A biophysical investigation into the self-assembly of α-helix - polyproline II helix oligomers

  • Timothy J Heal

Student thesis: Doctoral ThesisDoctor of Philosophy (PhD)

Abstract

Ag I/II polypeptides are a family of cell wall anchored proteins expressed by diverse bacterial species across the Lactobacillales. They mediate a wide range of interactions with other biomolecules which facilitate adherence to epithelial cells, tooth surfaces and other microorganisms, so playing a significant role in the bacterial colonisation of mucosal membranes. This feature strongly implicates Ag I/II polypeptides in pathogenic Streptococcus infections in both mammals and other animals. Proteins of this family are characterised by two globular domains separated by an extended stalk. Previous work on the Streptococcus mutans Ag I/II polypeptide SpaP, shows that this stalk is composed of the association into an anti-parallel "coiled coil'' of an α-helix and a polyproline II helix, each composed of a non-contiguous domain of the protein.

Work presented in this thesis verifies the presence of this coiled coil fold in the sequentially divergent Ag I/II polypeptides of Streptococcus agalactiae (BspA) and Streptococcus pyogenes (AspA) by biophysical methods, establishing the universality of the fold across the family. Mutagenesis was carried out to explore the basis for the α-helix - PPII helix association, establishing that hydrogen bonding to the backbone of the PPII helix from asparagine residues on the α-helix is essential to the formation of the fold in AspA and BspA. Parallel experiments established the stabilising effect of tyrosine residues to the interaction. The specificity of binding was investigated by examining the mixing of the α-helical domain of AspA and PPII-helical domain of BspA, and conversely the mixing of the α-helical domain of BspA and PPII-helical domain of AspA. These experiments showed that while binding did occur in both cases, the strength of the binding was thermodynamically weaker, indicating 'comparative' specificity, although not specificity to a degree where α helices from AspA and BspA bind only to their naturally occurring PPII helix binding partners.

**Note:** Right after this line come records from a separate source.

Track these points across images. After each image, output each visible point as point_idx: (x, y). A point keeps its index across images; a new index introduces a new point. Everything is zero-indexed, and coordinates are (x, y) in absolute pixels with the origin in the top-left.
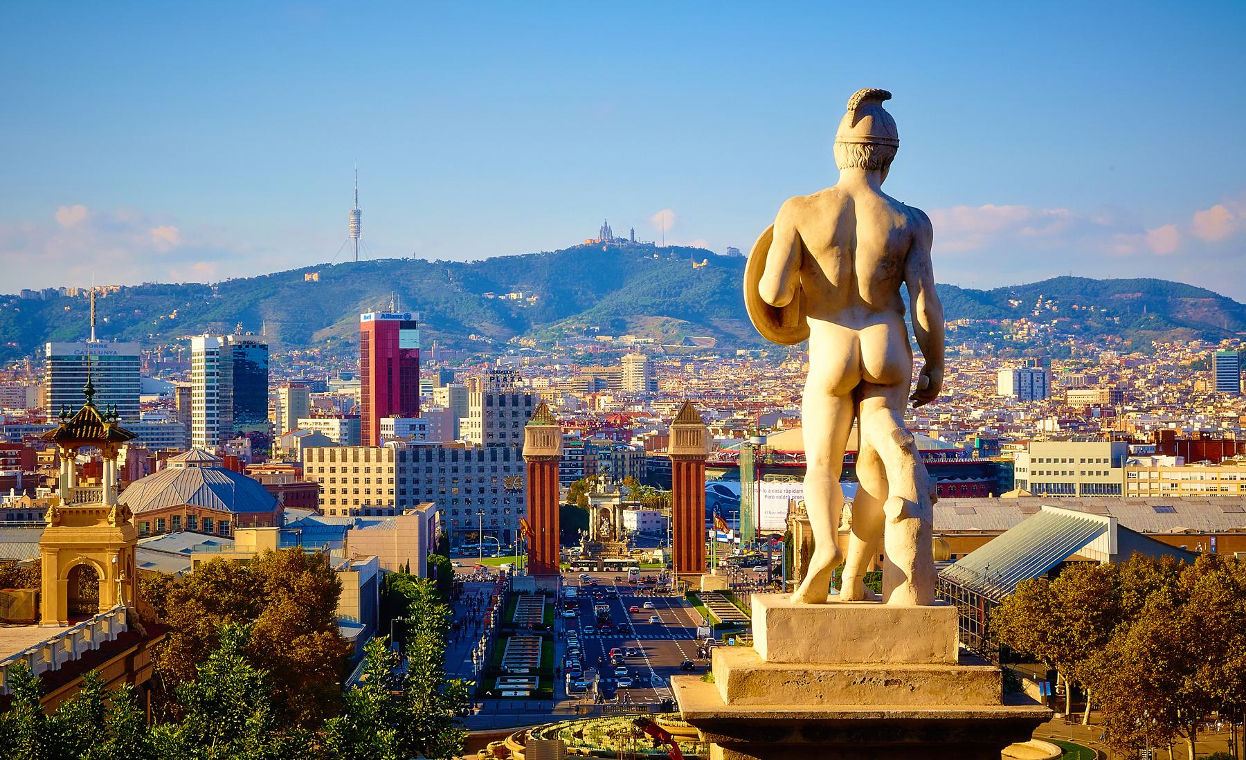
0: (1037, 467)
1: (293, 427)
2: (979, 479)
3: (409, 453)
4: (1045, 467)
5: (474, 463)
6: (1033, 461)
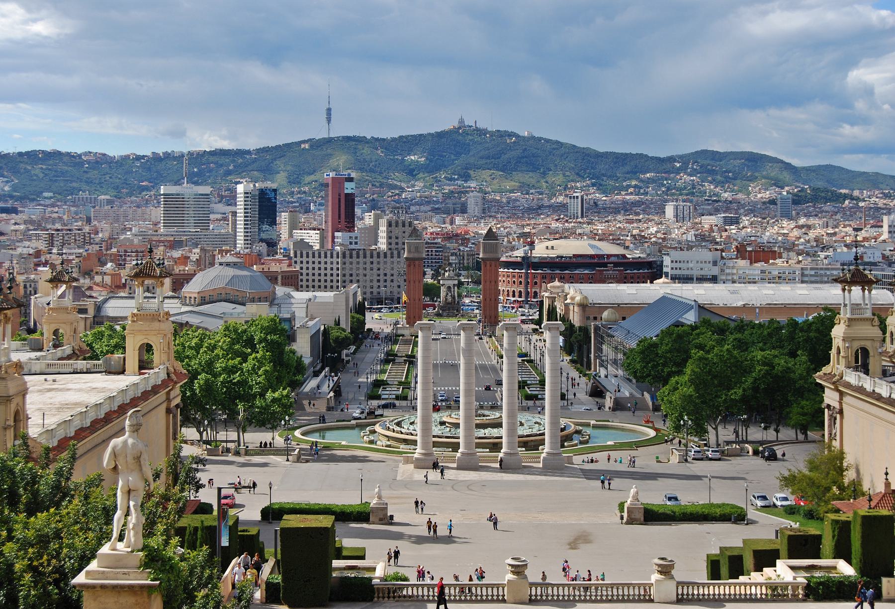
0: (675, 265)
1: (291, 235)
2: (646, 271)
3: (348, 253)
4: (678, 265)
5: (382, 259)
6: (672, 262)
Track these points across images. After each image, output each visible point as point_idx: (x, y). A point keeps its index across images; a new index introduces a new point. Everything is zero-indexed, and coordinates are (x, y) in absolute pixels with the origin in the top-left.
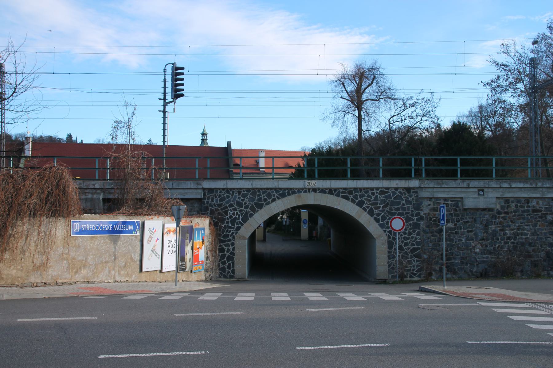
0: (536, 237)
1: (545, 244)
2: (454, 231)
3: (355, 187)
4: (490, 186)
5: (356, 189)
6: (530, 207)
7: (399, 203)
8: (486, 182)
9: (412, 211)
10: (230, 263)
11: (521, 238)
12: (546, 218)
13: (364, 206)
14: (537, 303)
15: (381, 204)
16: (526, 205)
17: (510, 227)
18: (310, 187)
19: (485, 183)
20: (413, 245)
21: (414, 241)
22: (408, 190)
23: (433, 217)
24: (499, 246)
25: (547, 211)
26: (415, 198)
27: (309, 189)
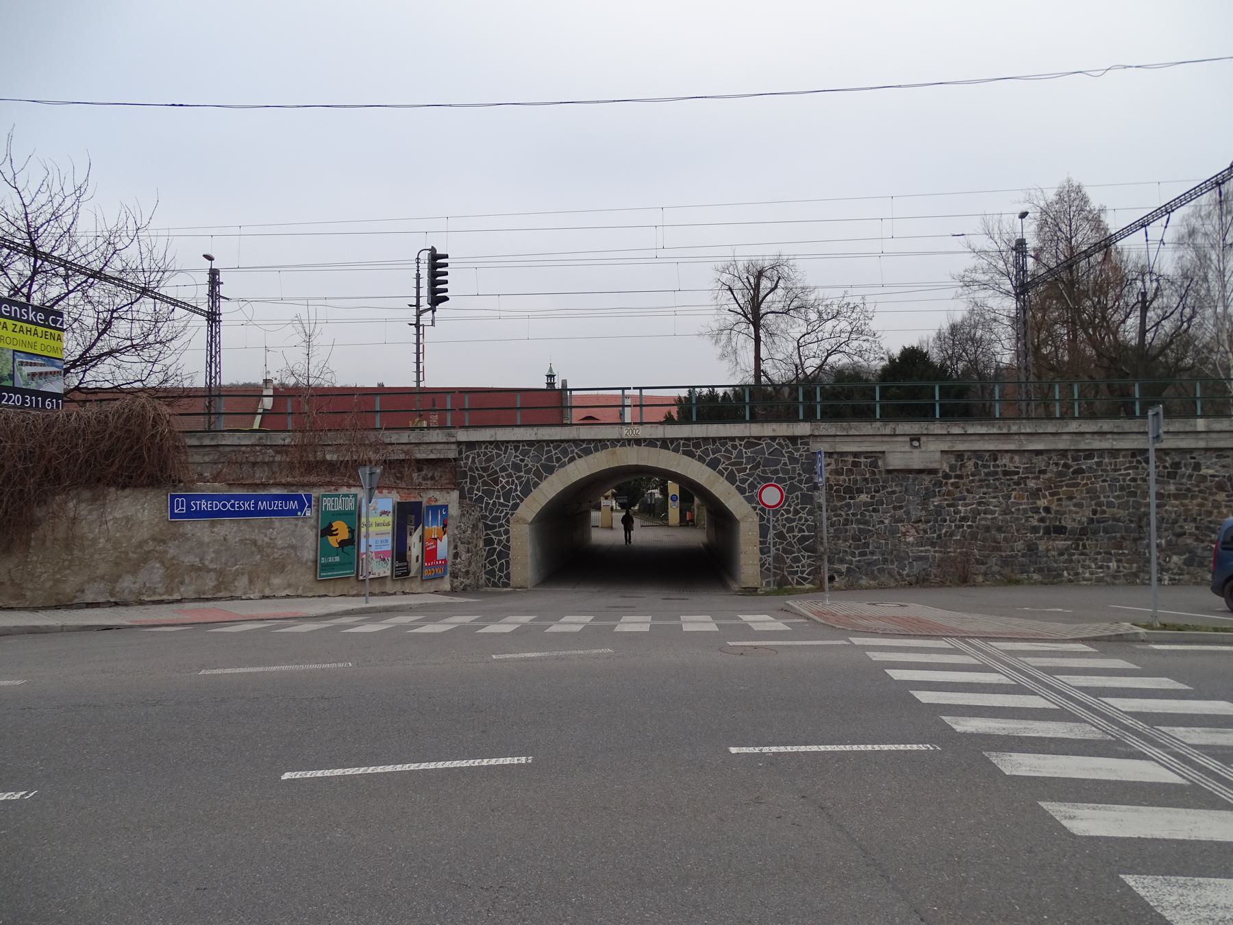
0: (1008, 517)
1: (1024, 529)
2: (871, 508)
3: (705, 436)
4: (930, 433)
5: (706, 439)
6: (998, 466)
7: (777, 462)
8: (924, 425)
9: (799, 475)
10: (503, 563)
11: (985, 519)
12: (1026, 485)
13: (720, 467)
14: (969, 637)
15: (748, 463)
16: (993, 463)
17: (965, 499)
18: (630, 437)
19: (922, 428)
20: (801, 530)
21: (803, 525)
22: (793, 439)
23: (835, 485)
24: (947, 532)
25: (1027, 473)
26: (804, 453)
27: (629, 441)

Two fusion proteins were produced, one composed from the α-helical domain of AspA and PPII-helical domain of BspA, and a second from the α-helical domain of BspA and PPII-helical domain of AspA. Mixing of the fusion proteins was shown to result in the formation of kinetically stable products with a wide range of hydrodynamic shapes and sizes, indicating that α-helix - PPII helix interactions have high enough potential binding specificity to engineer modular interactions akin to those seen in other areas of protein design, such as α-helix - α-helix coiled coil designs. Mixtures of two of the fusion proteins were shown by TEM to produce macromolecular fibrils with a 'rope-like' structure. This work primarily contributes to opening the possibility of adding the α-helix - PPII helix coiled coil structure to the tool kit of protein design.
Date of Award28 Nov 2019
Original languageEnglish
Awarding Institution
  • The University of Bristol
SupervisorPaul R Race (Supervisor) & Dek N Woolfson (Supervisor)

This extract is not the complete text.